◆ EXERCISE ◆
Look for "worn" in each line of the records, and copy the lines that have it.

(Saved entries)
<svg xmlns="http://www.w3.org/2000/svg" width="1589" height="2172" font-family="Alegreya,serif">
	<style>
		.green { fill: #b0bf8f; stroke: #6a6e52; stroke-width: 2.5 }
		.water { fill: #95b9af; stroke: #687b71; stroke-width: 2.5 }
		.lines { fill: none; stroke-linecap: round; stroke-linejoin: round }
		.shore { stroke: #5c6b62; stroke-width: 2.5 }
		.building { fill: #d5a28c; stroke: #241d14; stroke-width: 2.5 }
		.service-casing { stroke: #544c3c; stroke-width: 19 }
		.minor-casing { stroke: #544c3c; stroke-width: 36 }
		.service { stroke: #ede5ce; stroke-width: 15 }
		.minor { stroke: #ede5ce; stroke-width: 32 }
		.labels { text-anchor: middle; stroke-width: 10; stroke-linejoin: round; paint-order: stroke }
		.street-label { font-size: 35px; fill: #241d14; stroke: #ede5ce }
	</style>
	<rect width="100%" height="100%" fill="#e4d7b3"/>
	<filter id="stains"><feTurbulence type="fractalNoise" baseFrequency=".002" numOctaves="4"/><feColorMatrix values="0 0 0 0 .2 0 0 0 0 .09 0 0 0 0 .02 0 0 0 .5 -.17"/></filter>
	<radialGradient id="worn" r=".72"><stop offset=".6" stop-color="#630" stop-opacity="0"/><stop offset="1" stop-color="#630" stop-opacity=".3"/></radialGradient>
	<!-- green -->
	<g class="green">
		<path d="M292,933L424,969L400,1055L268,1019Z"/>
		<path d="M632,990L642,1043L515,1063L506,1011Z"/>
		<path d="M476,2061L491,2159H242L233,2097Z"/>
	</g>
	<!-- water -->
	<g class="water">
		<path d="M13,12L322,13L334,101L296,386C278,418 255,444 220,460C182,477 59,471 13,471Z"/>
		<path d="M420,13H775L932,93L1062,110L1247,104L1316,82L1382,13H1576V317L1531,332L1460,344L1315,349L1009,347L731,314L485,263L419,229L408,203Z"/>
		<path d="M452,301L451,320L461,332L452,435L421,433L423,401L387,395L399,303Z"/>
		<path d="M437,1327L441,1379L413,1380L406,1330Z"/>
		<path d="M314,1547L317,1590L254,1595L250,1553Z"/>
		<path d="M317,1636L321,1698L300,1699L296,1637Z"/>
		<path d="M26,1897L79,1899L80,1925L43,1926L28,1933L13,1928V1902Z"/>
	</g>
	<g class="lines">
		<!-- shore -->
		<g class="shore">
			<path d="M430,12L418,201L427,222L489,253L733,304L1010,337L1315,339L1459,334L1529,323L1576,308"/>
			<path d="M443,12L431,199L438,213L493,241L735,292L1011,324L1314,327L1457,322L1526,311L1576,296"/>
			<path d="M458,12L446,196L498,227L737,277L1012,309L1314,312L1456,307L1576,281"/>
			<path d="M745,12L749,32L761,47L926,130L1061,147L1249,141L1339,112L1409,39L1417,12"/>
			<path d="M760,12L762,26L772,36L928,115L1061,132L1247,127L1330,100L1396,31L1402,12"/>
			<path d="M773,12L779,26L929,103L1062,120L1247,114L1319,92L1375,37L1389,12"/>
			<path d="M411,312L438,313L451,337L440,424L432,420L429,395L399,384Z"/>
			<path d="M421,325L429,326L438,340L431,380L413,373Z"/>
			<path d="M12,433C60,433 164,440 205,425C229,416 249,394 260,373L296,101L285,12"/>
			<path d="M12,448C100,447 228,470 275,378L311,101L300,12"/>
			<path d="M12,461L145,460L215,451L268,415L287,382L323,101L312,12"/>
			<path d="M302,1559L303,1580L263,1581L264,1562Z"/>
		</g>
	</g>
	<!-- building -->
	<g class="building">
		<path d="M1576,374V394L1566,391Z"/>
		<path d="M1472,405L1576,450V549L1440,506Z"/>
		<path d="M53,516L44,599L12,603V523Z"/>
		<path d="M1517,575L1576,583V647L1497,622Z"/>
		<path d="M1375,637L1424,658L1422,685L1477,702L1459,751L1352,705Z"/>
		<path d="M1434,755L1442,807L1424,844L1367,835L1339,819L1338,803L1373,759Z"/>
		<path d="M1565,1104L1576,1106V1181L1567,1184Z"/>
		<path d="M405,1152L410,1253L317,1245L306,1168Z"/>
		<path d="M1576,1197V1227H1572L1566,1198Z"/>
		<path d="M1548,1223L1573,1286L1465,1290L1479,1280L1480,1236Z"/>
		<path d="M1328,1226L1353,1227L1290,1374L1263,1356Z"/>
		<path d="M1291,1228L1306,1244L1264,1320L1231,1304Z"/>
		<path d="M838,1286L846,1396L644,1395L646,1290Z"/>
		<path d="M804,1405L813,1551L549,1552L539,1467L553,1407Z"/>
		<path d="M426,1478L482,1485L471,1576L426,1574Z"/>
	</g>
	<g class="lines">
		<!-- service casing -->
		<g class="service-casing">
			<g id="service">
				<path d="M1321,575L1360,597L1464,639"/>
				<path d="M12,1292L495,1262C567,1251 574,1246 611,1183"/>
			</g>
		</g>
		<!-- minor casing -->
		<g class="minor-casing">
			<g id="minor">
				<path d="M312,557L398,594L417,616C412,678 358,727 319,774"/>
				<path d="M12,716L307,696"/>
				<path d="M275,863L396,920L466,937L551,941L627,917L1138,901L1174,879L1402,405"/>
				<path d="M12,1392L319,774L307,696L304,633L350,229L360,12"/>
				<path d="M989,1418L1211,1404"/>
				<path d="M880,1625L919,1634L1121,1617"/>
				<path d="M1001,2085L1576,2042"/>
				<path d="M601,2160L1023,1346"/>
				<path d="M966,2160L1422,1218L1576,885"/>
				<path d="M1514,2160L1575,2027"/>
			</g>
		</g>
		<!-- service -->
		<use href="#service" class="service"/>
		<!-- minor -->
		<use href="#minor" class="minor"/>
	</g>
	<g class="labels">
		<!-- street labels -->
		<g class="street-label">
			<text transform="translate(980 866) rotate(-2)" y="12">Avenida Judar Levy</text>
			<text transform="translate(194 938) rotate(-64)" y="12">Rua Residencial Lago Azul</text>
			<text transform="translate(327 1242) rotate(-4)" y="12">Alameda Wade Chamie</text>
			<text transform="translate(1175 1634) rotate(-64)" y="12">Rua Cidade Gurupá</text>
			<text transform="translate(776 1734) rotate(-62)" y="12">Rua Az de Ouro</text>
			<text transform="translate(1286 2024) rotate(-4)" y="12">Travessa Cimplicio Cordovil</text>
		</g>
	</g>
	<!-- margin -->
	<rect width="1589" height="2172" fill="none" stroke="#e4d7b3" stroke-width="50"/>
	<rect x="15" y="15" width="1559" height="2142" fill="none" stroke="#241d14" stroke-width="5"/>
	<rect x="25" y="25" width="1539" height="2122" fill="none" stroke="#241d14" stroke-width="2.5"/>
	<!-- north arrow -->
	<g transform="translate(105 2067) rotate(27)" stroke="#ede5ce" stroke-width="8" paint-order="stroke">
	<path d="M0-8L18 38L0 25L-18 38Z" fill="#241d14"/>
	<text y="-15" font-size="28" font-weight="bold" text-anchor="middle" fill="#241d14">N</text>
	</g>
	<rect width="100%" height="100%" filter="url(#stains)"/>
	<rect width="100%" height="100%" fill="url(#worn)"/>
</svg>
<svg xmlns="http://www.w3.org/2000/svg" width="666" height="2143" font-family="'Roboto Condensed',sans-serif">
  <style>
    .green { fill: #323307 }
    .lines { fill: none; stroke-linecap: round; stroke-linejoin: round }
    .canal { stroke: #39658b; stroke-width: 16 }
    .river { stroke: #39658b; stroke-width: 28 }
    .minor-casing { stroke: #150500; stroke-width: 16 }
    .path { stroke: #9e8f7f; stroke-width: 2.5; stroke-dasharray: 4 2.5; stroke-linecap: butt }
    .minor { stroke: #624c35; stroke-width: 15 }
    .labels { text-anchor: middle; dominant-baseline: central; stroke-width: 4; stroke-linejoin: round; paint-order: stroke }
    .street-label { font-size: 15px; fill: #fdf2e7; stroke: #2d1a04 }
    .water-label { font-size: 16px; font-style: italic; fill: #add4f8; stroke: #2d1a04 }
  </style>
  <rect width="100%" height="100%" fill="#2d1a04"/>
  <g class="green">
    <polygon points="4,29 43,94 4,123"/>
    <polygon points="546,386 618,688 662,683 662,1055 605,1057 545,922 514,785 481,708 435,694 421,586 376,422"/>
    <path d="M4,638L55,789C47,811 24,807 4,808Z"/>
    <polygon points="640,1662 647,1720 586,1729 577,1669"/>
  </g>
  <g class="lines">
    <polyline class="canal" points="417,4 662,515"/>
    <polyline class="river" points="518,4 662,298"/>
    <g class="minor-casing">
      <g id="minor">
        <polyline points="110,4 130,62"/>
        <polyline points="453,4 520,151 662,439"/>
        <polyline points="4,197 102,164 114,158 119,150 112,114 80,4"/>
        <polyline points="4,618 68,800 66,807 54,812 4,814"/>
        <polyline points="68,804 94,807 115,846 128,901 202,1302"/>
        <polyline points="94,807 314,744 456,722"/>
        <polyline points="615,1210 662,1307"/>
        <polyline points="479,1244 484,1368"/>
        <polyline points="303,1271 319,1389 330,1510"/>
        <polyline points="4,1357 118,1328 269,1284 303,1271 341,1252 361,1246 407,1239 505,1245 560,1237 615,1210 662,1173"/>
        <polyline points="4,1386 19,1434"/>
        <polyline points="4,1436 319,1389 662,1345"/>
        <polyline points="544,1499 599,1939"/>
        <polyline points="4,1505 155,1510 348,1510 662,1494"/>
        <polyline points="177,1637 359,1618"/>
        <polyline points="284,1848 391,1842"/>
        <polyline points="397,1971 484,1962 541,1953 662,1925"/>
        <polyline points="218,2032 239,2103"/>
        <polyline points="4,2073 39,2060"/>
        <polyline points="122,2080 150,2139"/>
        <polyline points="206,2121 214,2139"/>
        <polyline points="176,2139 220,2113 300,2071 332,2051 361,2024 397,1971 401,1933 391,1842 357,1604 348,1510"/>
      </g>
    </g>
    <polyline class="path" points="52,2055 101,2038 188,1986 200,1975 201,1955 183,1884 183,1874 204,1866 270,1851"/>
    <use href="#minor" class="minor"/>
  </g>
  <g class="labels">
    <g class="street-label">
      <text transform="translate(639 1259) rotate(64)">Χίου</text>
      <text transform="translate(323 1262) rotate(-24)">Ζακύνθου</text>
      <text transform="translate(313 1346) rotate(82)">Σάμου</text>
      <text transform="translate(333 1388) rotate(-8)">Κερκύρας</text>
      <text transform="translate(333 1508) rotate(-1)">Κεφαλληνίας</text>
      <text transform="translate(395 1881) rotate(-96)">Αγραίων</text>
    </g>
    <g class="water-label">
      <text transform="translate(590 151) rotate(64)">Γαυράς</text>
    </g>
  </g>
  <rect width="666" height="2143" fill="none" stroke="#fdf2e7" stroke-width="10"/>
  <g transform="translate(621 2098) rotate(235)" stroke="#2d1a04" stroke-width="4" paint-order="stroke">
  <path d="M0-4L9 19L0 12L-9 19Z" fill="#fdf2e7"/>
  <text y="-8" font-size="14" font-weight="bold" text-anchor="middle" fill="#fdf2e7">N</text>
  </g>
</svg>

◆ EXPECTED ANSWER ◆
	<radialGradient id="worn" r=".72"><stop offset=".6" stop-color="#630" stop-opacity="0"/><stop offset="1" stop-color="#630" stop-opacity=".3"/></radialGradient>
	<rect width="100%" height="100%" fill="url(#worn)"/>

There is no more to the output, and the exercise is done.